Suppose $(f _ n)^\infty _ {n = 1}$ is a sequence of elements of $C _ B(X)$ convering in the $\infty$-norm to some $f \in B(X)$. Fix some $a \in X$ for which we want to show continuity at and let $\varepsilon > 0$. Since $f _ n \to f$ in the $\infty$-norm, there $\exists n$ s.t.

\[||f_n - f||_\infty \le \varepsilon / 3\]

Since $f _ n$ is continuous, there exists $\delta > 0$ s.t.

\[|f_n(x) - f_n(a)| < \varepsilon/3\]

for all $x \in B(a, \delta)$, so we have

\[\begin{aligned} |f(x) - f(a)| &\le |f(x) - f_n(x)| + |f_n(x) - f_n(a)| + |f_n(a) - f(a)| \\\\ &< \varepsilon/3 + \varepsilon/3 + \varepsilon/3 \\\\ &= \varepsilon \end{aligned}\]

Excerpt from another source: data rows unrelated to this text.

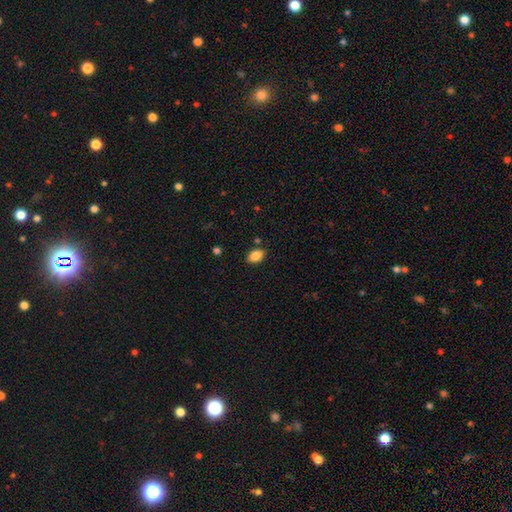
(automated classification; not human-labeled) Smooth or featured? smooth (86%)
How rounded? in between (88%)
Merging? none (84%)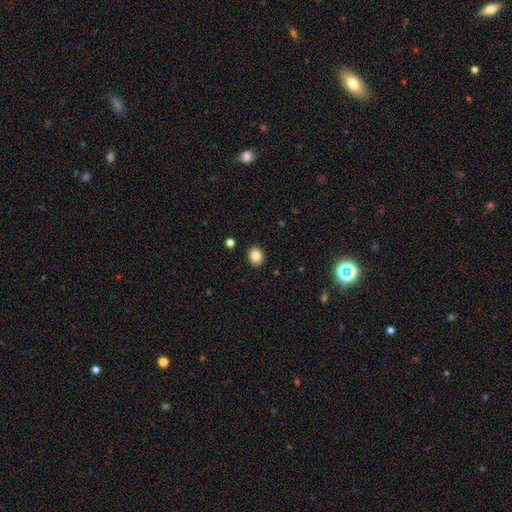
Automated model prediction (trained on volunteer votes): Q: Smooth or featured?
A: smooth (84%); runner-up: star or artifact (10%)
Q: How rounded?
A: round (61%); runner-up: in between (38%)
Q: Merging?
A: none (91%); runner-up: minor disturbance (6%)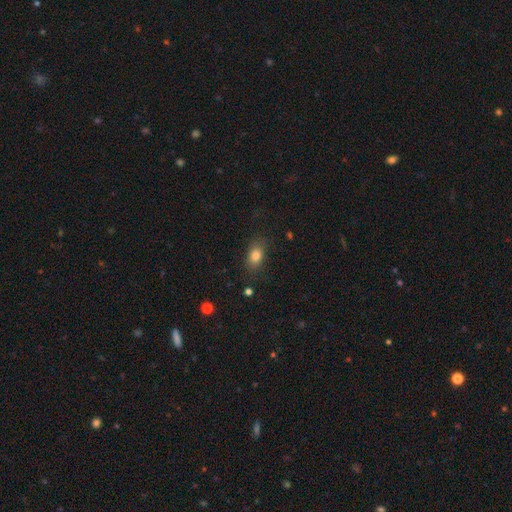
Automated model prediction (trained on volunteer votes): smooth 81%, star or artifact 10%, featured or disk 9%. Down the decision tree: how rounded — in between (80%); merging — none (80%).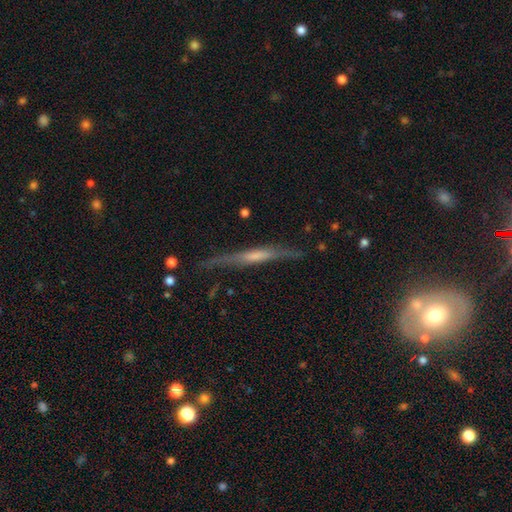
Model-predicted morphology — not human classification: smooth-or-featured: featured or disk: 65% | smooth: 29% | star or artifact: 7%
  disk-edge-on: yes: 94% | no: 6%
    edge-on-bulge: none: 49% | rounded: 29% | boxy: 22%
  merging: none: 75% | minor disturbance: 17% | major disturbance: 5% | merger: 3%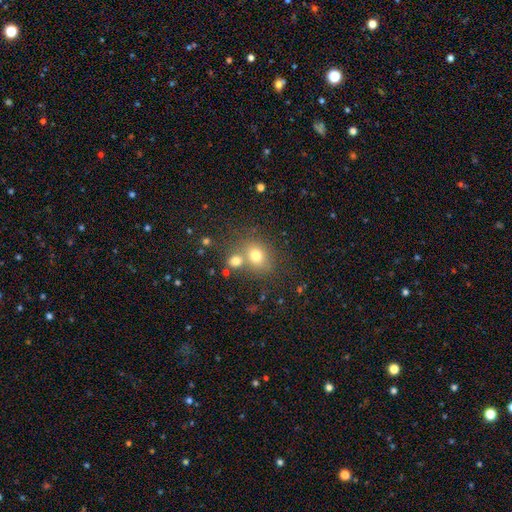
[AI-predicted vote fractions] This appears to be a smooth galaxy with no disk features (73%) that is round (59%). Merging: none (50%).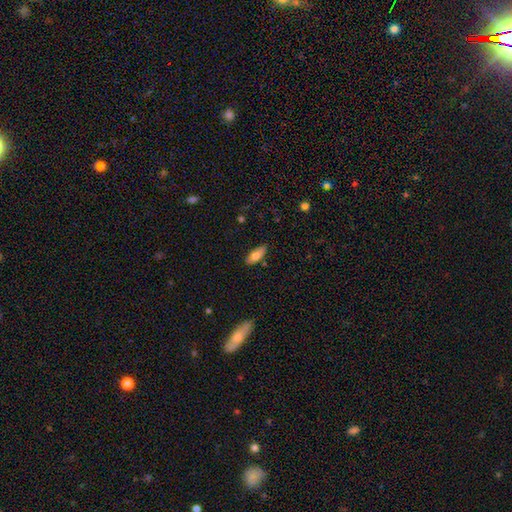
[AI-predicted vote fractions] Smooth or featured?
  - smooth: 73% *
  - featured or disk: 20%
  - star or artifact: 7%
How rounded?
  - in between: 80% *
  - cigar-shaped: 17%
  - round: 2%
Merging?
  - none: 82% *
  - minor disturbance: 14%
  - major disturbance: 2%
  - merger: 2%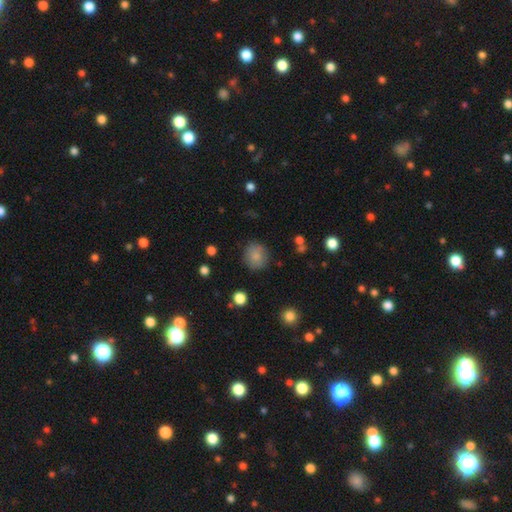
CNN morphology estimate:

so the limit is also continuous, hence $C _ B(X)$ is a closed subset of $C(X)$, so it is complete.

Proofs

Quickly prove that if a subspace of a complete metric space is complete if and only if is closed.


Proof sketch:

  • If a subset $Y$ is closed in $X$, a Cauchy sequence in $Y$ is also a Cauchy sequence in $X$. Since $Y$ is closed, the limit must be in $Y$.
  • If a subset $Y$ is complete, then any convergent subsequence is also convergent to an element of $Y$, so it is closed.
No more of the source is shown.